In order for Gradient Descent to work you must choose the learning rate wisely. The learning rate $\alpha$ determines how rapidly we update the parameters. If the learning rate is too large we may “overshoot” the optimal value. Similarly, if it is too small we will need too many iterations to converge to the best values. That’s why it is crucial to use a well-tuned learning rate.

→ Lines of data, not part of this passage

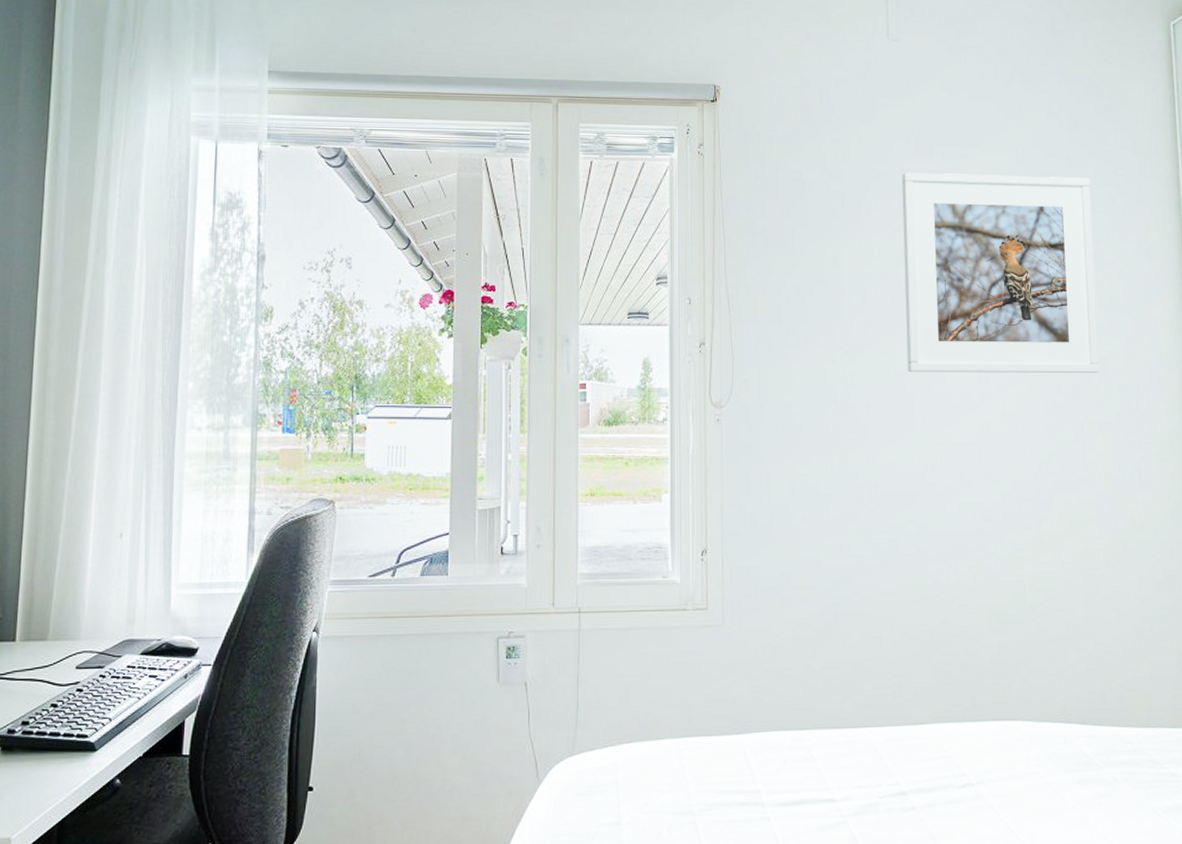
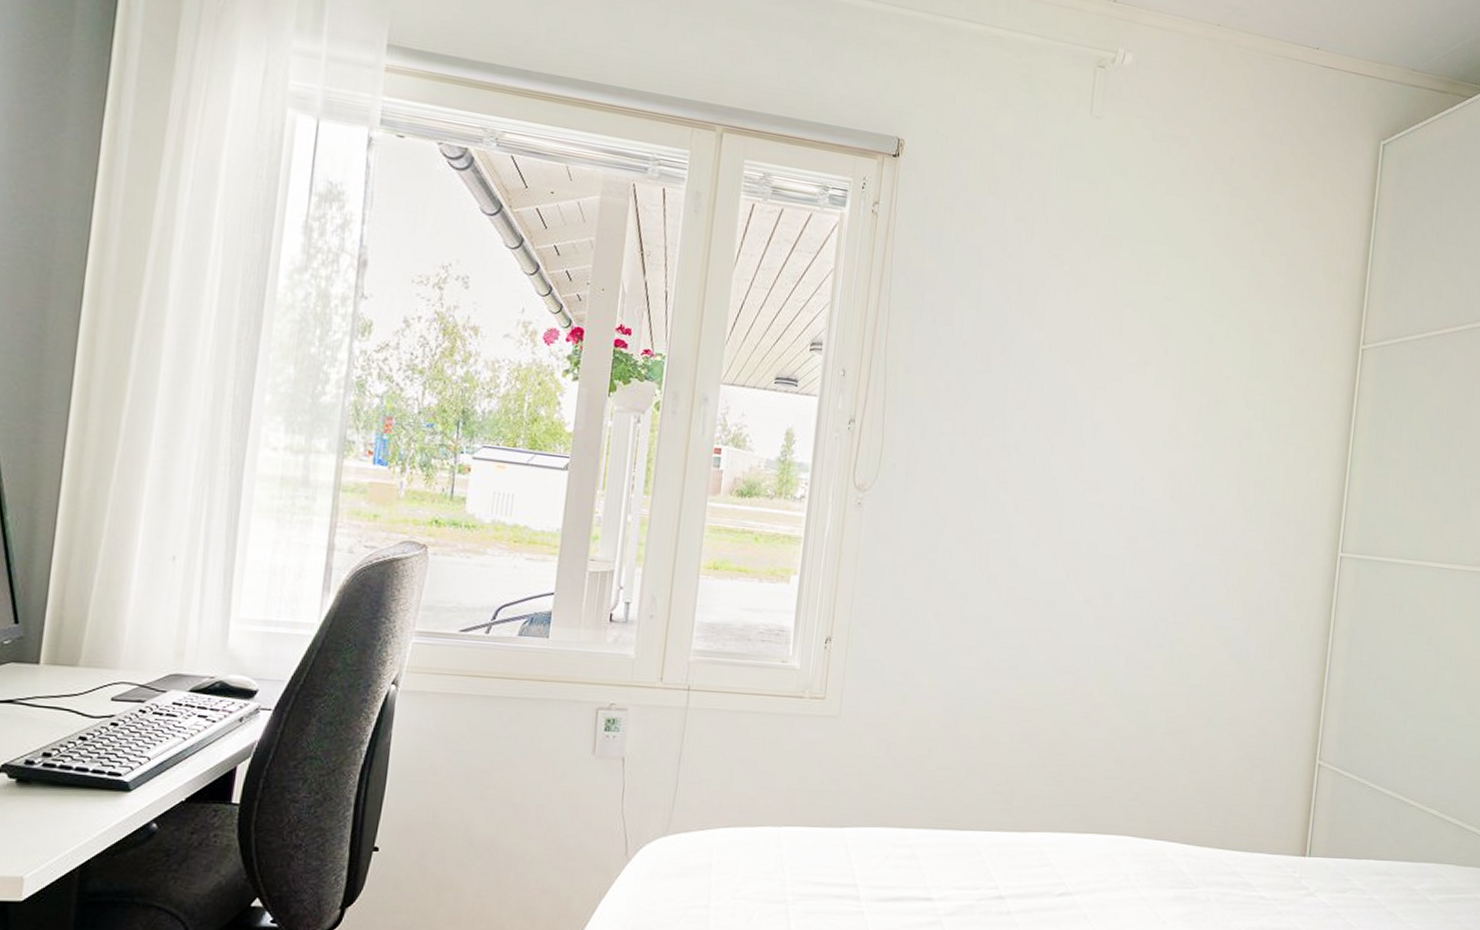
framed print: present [901,173,1101,373] -> none [1063,264,1276,499]

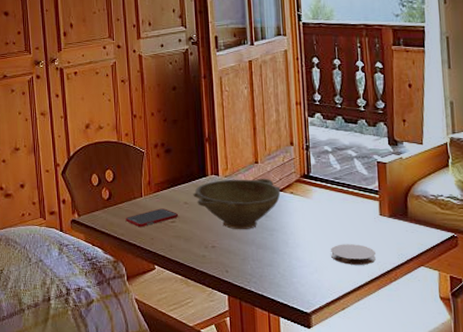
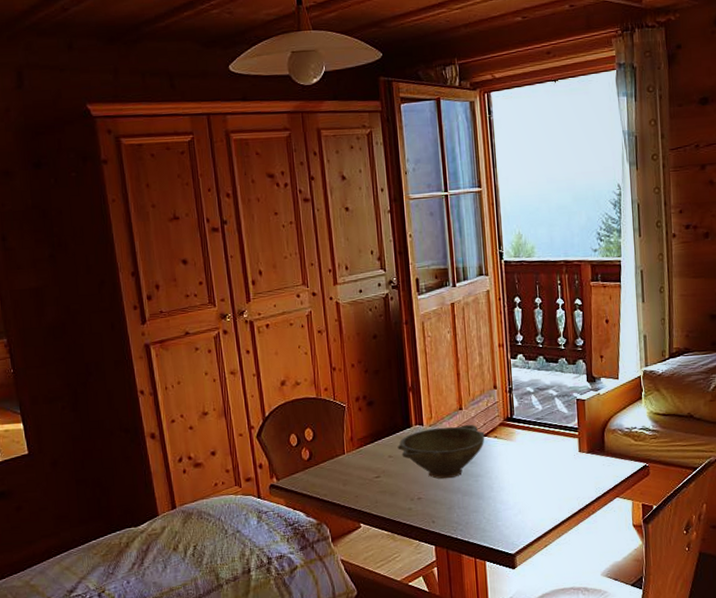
cell phone: present [125,208,179,228] -> none [328,464,384,486]
coaster: present [331,244,376,265] -> none [534,482,575,503]

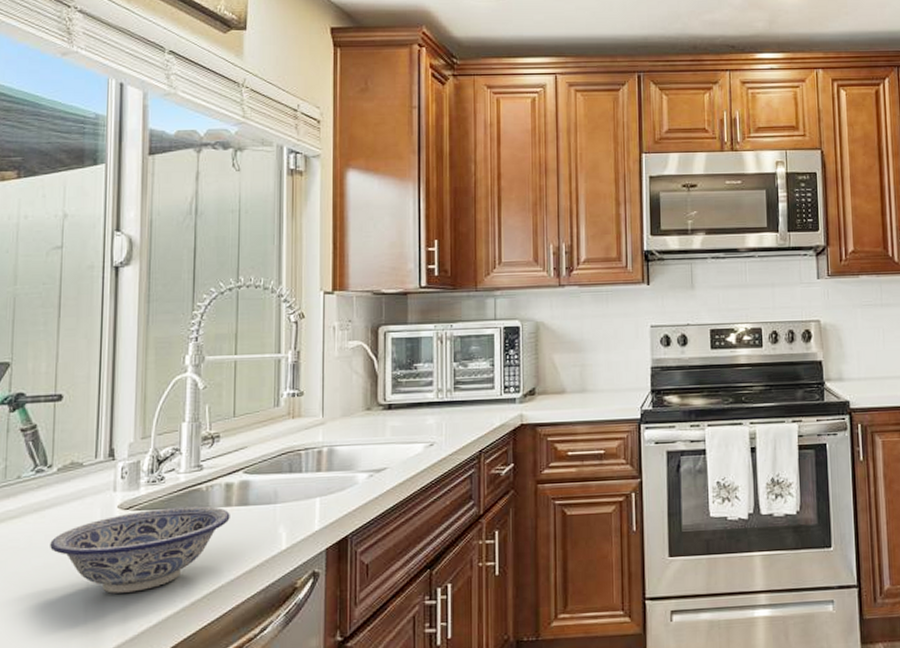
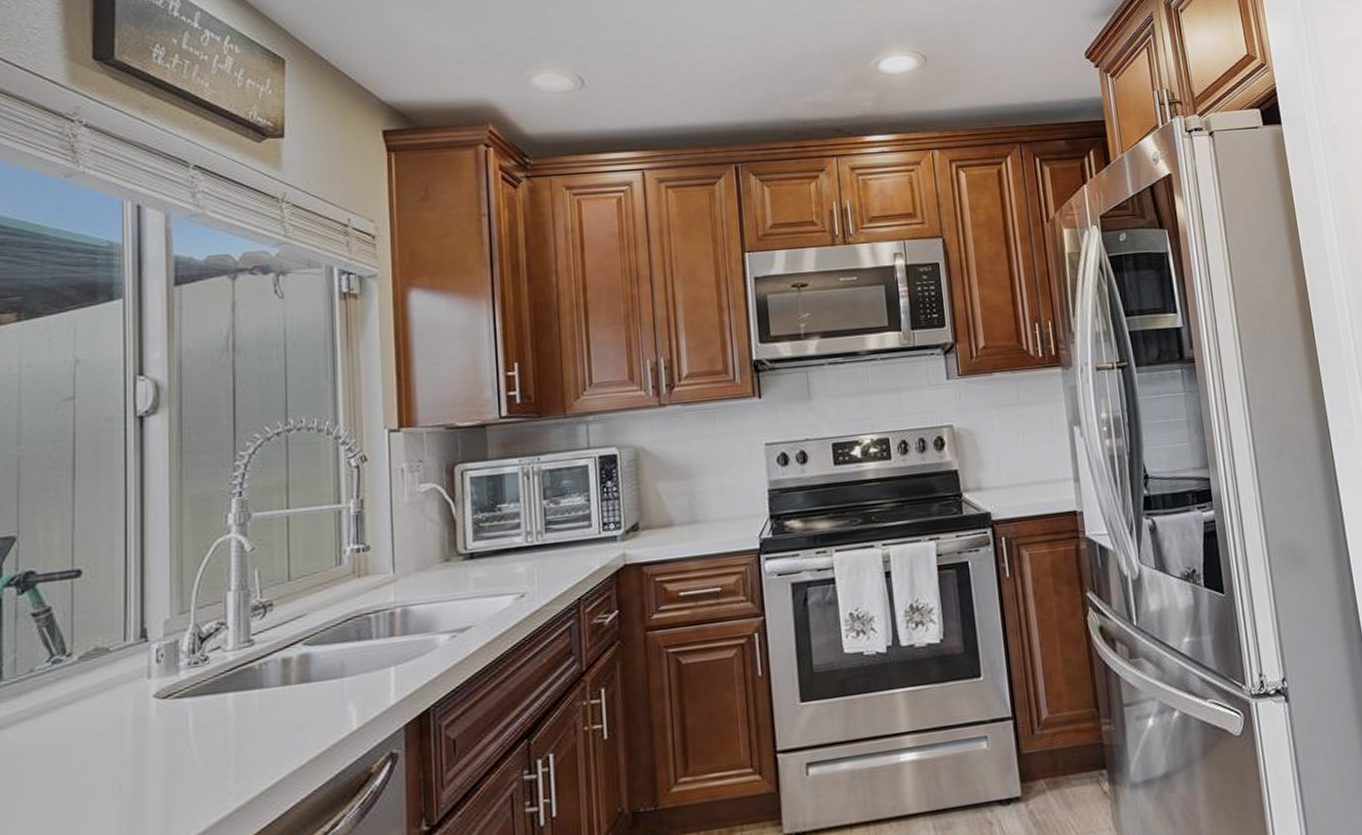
bowl: present [50,506,230,594] -> none [73,687,289,799]

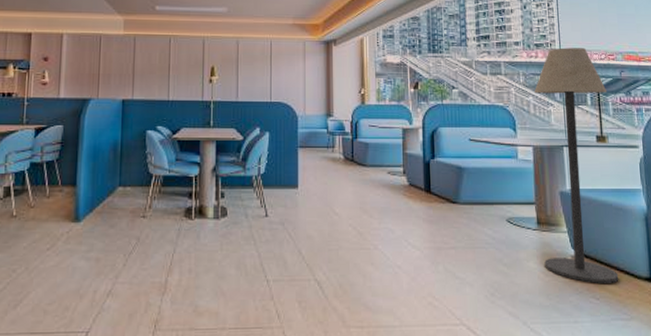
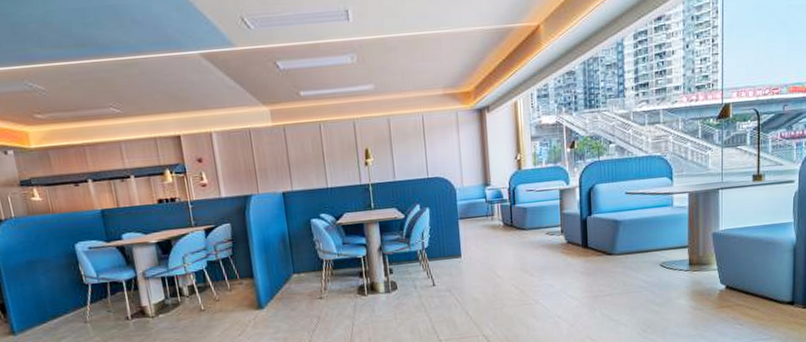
floor lamp: present [535,47,619,284] -> none [693,84,768,312]

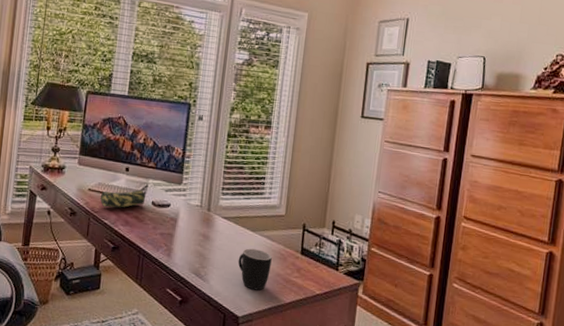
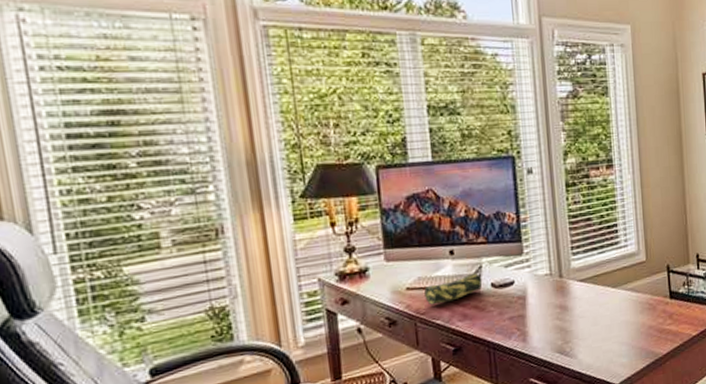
mug: present [238,248,272,291] -> none [604,305,642,352]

Let’s compare the learning curve of our model with several choices of learning rates. Run the cell below. This should take about 1 minute. Feel free also to try different values than the three we have initialized the `learning_rates`

variable to contain, and see what happens.

```
let learning_rates = [| 0.01; 0.001; 0.0001|]
let mutable models = Seq.empty<EvaluateModelResult>
let mutable scatters = Seq.empty<Seq<int* float>>
for i in learning_rates do
printfn "learning rate is: %f" i
let model = model train_x train_y test_x test_y 1500 i false
models <- Seq.append models [model]
printfn "-------------------------------------------------------"
let extract_key_value (x_seq:Seq<float>)=
seq {
let mutable key = 0
for value in x_seq do
key <- key + 1
let extract_tuple = (key, value)
yield extract_tuple
}
let labels = learning_rates |> Array.toSeq |> Seq.map (fun x -> "learning rate: " + string x)
models
|> Seq.map (fun x -> x.costs)
|> Seq.map (fun x -> extract_key_value x)
|> (fun x -> scatters<- Seq.append scatters x)
scatters
|> Chart.Line
|> Chart.WithLabels(labels)
|> Chart.WithLegend(true)
|> Chart.WithXTitle("iterations")
|> Chart.WithYTitle("cost")
```

**Interpretation**:

- Different learning rates give different costs and thus different predictions results.
- If the learning rate is too large (0.01), the cost may oscillate up and down. It may even diverge (though in this example, using 0.01 still eventually ends up at a good value for the cost).
- A lower cost doesn’t mean a better model. You have to check if there is possibly overfitting. It happens when the training accuracy is a lot higher than the test accuracy.
- In deep learning, we usually recommend that you:
- Choose the learning rate that better minimizes the cost function.
- If your model overfits, use other techniques to reduce overfitting. (We’ll talk about this in later posts.)